Source material:
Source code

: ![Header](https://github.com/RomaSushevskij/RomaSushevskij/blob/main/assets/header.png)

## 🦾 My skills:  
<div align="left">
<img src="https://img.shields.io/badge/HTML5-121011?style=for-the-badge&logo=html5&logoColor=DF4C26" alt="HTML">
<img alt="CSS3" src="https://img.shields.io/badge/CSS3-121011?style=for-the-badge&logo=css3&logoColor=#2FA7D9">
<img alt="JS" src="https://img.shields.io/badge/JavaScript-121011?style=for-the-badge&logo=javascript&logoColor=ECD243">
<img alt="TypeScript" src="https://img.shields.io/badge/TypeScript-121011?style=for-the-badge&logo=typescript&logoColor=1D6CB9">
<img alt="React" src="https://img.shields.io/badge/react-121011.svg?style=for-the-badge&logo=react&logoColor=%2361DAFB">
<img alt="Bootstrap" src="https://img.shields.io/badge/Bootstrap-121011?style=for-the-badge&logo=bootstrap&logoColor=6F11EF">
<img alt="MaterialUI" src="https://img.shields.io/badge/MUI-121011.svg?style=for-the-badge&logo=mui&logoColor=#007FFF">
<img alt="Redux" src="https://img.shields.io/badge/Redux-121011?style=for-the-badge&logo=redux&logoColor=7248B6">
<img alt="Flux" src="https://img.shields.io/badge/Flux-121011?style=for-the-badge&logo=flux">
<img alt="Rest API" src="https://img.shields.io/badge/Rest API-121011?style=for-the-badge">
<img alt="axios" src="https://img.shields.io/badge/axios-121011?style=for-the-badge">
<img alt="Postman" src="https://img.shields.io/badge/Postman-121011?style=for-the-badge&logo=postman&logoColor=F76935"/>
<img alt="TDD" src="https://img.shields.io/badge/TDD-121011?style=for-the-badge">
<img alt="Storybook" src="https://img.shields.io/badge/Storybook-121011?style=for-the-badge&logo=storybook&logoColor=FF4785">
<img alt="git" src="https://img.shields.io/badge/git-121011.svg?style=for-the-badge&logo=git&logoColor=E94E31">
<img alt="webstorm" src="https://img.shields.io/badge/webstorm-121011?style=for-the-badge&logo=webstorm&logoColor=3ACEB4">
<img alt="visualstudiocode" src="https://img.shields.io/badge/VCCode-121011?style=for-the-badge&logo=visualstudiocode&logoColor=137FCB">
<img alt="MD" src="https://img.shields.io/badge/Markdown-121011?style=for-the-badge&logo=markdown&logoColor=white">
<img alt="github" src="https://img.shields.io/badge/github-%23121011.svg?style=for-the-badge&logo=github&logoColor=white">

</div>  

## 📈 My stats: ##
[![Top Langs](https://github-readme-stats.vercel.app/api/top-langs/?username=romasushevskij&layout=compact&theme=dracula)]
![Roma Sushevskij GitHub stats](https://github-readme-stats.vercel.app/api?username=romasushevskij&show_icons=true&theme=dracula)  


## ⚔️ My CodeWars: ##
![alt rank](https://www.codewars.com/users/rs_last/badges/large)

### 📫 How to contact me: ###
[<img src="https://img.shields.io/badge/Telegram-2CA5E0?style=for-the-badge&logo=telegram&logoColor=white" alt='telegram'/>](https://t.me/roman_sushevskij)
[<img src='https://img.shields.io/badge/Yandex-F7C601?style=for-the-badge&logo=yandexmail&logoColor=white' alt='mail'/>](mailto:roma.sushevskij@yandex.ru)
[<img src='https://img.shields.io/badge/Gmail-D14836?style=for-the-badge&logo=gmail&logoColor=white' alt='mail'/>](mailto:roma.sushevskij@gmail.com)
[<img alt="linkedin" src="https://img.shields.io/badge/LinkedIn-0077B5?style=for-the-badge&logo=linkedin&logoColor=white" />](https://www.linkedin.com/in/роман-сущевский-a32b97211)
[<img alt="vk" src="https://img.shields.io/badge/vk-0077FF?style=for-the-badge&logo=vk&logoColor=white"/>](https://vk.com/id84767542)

Exercise goal:
Set down all of the entries again, keeping every line exactly as it is.

Exercise output:
Source code

: ![Header](https://github.com/RomaSushevskij/RomaSushevskij/blob/main/assets/header.png)

## 🦾 My skills:  
<div align="left">
<img src="https://img.shields.io/badge/HTML5-121011?style=for-the-badge&logo=html5&logoColor=DF4C26" alt="HTML">
<img alt="CSS3" src="https://img.shields.io/badge/CSS3-121011?style=for-the-badge&logo=css3&logoColor=#2FA7D9">
<img alt="JS" src="https://img.shields.io/badge/JavaScript-121011?style=for-the-badge&logo=javascript&logoColor=ECD243">
<img alt="TypeScript" src="https://img.shields.io/badge/TypeScript-121011?style=for-the-badge&logo=typescript&logoColor=1D6CB9">
<img alt="React" src="https://img.shields.io/badge/react-121011.svg?style=for-the-badge&logo=react&logoColor=%2361DAFB">
<img alt="Bootstrap" src="https://img.shields.io/badge/Bootstrap-121011?style=for-the-badge&logo=bootstrap&logoColor=6F11EF">
<img alt="MaterialUI" src="https://img.shields.io/badge/MUI-121011.svg?style=for-the-badge&logo=mui&logoColor=#007FFF">
<img alt="Redux" src="https://img.shields.io/badge/Redux-121011?style=for-the-badge&logo=redux&logoColor=7248B6">
<img alt="Flux" src="https://img.shields.io/badge/Flux-121011?style=for-the-badge&logo=flux">
<img alt="Rest API" src="https://img.shields.io/badge/Rest API-121011?style=for-the-badge">
<img alt="axios" src="https://img.shields.io/badge/axios-121011?style=for-the-badge">
<img alt="Postman" src="https://img.shields.io/badge/Postman-121011?style=for-the-badge&logo=postman&logoColor=F76935"/>
<img alt="TDD" src="https://img.shields.io/badge/TDD-121011?style=for-the-badge">
<img alt="Storybook" src="https://img.shields.io/badge/Storybook-121011?style=for-the-badge&logo=storybook&logoColor=FF4785">
<img alt="git" src="https://img.shields.io/badge/git-121011.svg?style=for-the-badge&logo=git&logoColor=E94E31">
<img alt="webstorm" src="https://img.shields.io/badge/webstorm-121011?style=for-the-badge&logo=webstorm&logoColor=3ACEB4">
<img alt="visualstudiocode" src="https://img.shields.io/badge/VCCode-121011?style=for-the-badge&logo=visualstudiocode&logoColor=137FCB">
<img alt="MD" src="https://img.shields.io/badge/Markdown-121011?style=for-the-badge&logo=markdown&logoColor=white">
<img alt="github" src="https://img.shields.io/badge/github-%23121011.svg?style=for-the-badge&logo=github&logoColor=white">

</div>  

## 📈 My stats: ##
[![Top Langs](https://github-readme-stats.vercel.app/api/top-langs/?username=romasushevskij&layout=compact&theme=dracula)]
![Roma Sushevskij GitHub stats](https://github-readme-stats.vercel.app/api?username=romasushevskij&show_icons=true&theme=dracula)  


## ⚔️ My CodeWars: ##
![alt rank](https://www.codewars.com/users/rs_last/badges/large)

### 📫 How to contact me: ###
[<img src="https://img.shields.io/badge/Telegram-2CA5E0?style=for-the-badge&logo=telegram&logoColor=white" alt='telegram'/>](https://t.me/roman_sushevskij)
[<img src='https://img.shields.io/badge/Yandex-F7C601?style=for-the-badge&logo=yandexmail&logoColor=white' alt='mail'/>](mailto:roma.sushevskij@yandex.ru)
[<img src='https://img.shields.io/badge/Gmail-D14836?style=for-the-badge&logo=gmail&logoColor=white' alt='mail'/>](mailto:roma.sushevskij@gmail.com)
[<img alt="linkedin" src="https://img.shields.io/badge/LinkedIn-0077B5?style=for-the-badge&logo=linkedin&logoColor=white" />](https://www.linkedin.com/in/роман-сущевский-a32b97211)
[<img alt="vk" src="https://img.shields.io/badge/vk-0077FF?style=for-the-badge&logo=vk&logoColor=white"/>](https://vk.com/id84767542)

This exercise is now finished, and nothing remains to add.